インドでは観光客が入るべきでない地域が2つあります。ひとつは有名なカシミール地方です。インドの西北にありパキスタンと領土争いをしています。インドとパキスタンの仲が悪く、お互いに核爆弾を作りあっているのは周知の通りです。最近は融和しつつあるようですが、いつまた戦争になるか分かりません。もうひとつは自分が行く地域のさらに東側、地図で見ると付け足しのように見えるアッサム地方です。付け足しのように見えるだけのことはあって、ここではインドからの分離独立運動が起こっています。ブータンとバングラディシュにはさまれた細い回廊の先にあるだけに、陸路の移動もなかなか大変な地域です。ですから他国の影響も受けやすいのだと思います。

インドで一番高い山は世界第3位の高峰、カンチェンジュンガです。この山はインド、ネパール、中国の国境に位置します。
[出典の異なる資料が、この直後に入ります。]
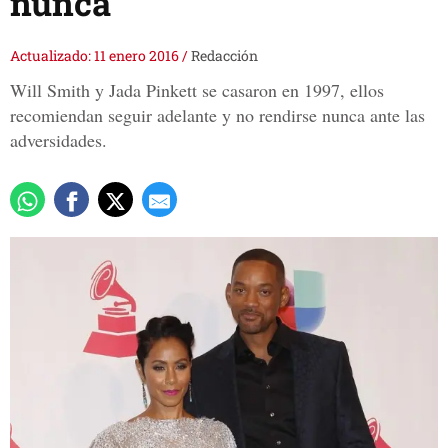
nunca'
Actualizado: 11 enero 2016
/
Redacción
Will Smith y Jada Pinkett se casaron en 1997, ellos
recomiendan seguir adelante y no rendirse nunca ante las
adversidades.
自分が行くシッキム州のガントクはこのカンチェンジュンガのふもとにあります。もともとはチベット族が住んでいた地域だそうで、1975年にインドの州として確定しました。ですから今でもチベットの影響は大きく、チベット学研究所などもあります。ネパールからの移民が多く、シッキム州になってからはインド各地から人が流れ込んでいるそうです。交通不便なイメージですが(なんていったって最寄空港から自家用車でも4時間かかるのです)、インド人の避暑地として有名でロープウエイまであるそうです。街そのものが坂になっていて、街中の移動はかなり体力を使うようです。

だいたいこんなところでしょうか。現地へ行ってこれらの書物や新聞からの知識とのギャップにどのくらいおどろかされるか、本当に楽しみです。